To help explain and measure the consequences of these symptoms, Dr. Spafford and I have created the IT Safety Index. It measures the ability of IT organizations to remediate from security breaches and outages. Where does your IT organization fit?
Level 0: Can your IT organization name all the critical business processes they are responsible for?
Level 1: Can you inventory all the assets that run each of those business processes?
Level 2: Can you repeatably build each of those assets?
Level 3: Can you detect changes in your IT production environment?
Level 4: Can you get early warnings and indicators of threats?
Level 5: Can you expand capacity efficiently and business processes portably?
Y2K inventory effort helped many organizations get to Level 1. The next is to regain the ability to repeatably build and recover from disasters, which is Level 2. In other words, if someone picked up the server and all the backup tapes, would your organization be able to recreate it?
A call to action: Improve disaster recovery capabilites
One of the responsibilities of information security is to ensure the organization has the ability to recovery from security breaches. In many ways, this parallels the responsibilities of business continuity and disaster recovery. Furthermore, those functions have security implications, and are hindered by the same forces that impede security remediation: the loss of infrastructure control, such as inaccurate inventories and the loss of repeatable builds.

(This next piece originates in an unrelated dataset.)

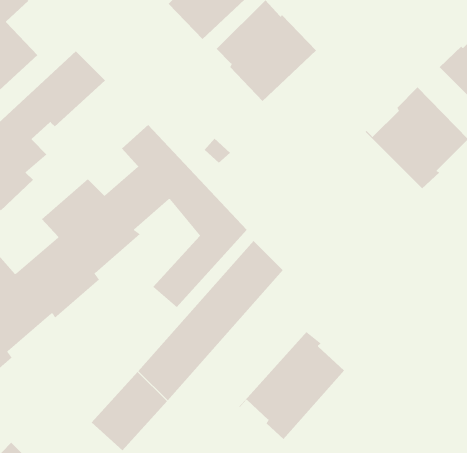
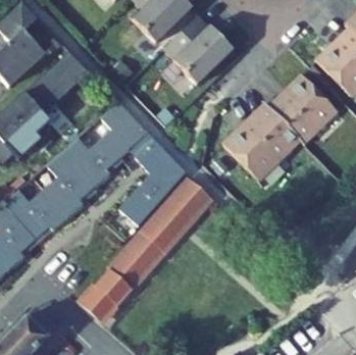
building: none -> [222,105,304,179]
building: [238,331,345,440] -> none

I believe many stories will emerge of disaster recovery plans that failed after the WTC attacks. Usually when failover site cannot effectively take over the production site functions, the fault lay with improper testing, or more commonly, imperfect change controls and the resulting configuration drift. In other words, changes are silently made in the production data centers, and the changes never migrate to the failover data center.
This motivates the following call to action:
Find out if your organization has a disaster recovery or business continuity plan. If so, who owns it? In many organizations, these functions reside in two places: one residing in the IT organization, and one under the COO.
Find them, and tell them how you can help. Why will they want to talk to you? Because you can help, and provide resources! Paint for them how you share similar needs for adequately tested and defined disaster recovery capabilities. Explain how inadequate controls leads to configuration and integrity drift, which leads to failover sites going live, only to find that all the business functions don't actually function correctly.
Having trouble getting their attention? In many ways, you are both risk professionals trying to achieve similar missions. Not only can you help provide resources, but as a group, you can also lobby the CIO far more effectively - instead of being steamrollered, approaching them with two other organizational peers can help swing the argument your way.
Share data and resources, and create an ongoing plan. Once you create a relationship, start identifying deficiencies or things that can be improved. Fix them, but don't stop there. Meet regularly, and continue to improve disaster recovery capabilities, but also increase the organization's defensive posture, too.
As I write this, there are many heroic efforts happening in IT and information security that may never be fully appreciated. But, one thing is clear. The need for disaster recovery and business continuity will not be dismissed lightly, and they hold a key piece of the puzzle for infrastructure security. If we partner with them to solve some of their problems, as we did with Y2K, we will be one step closer to regaining infrastructure control. And that is a truly worthy goal, even if only recognized after a disaster that has truly incalculable costs.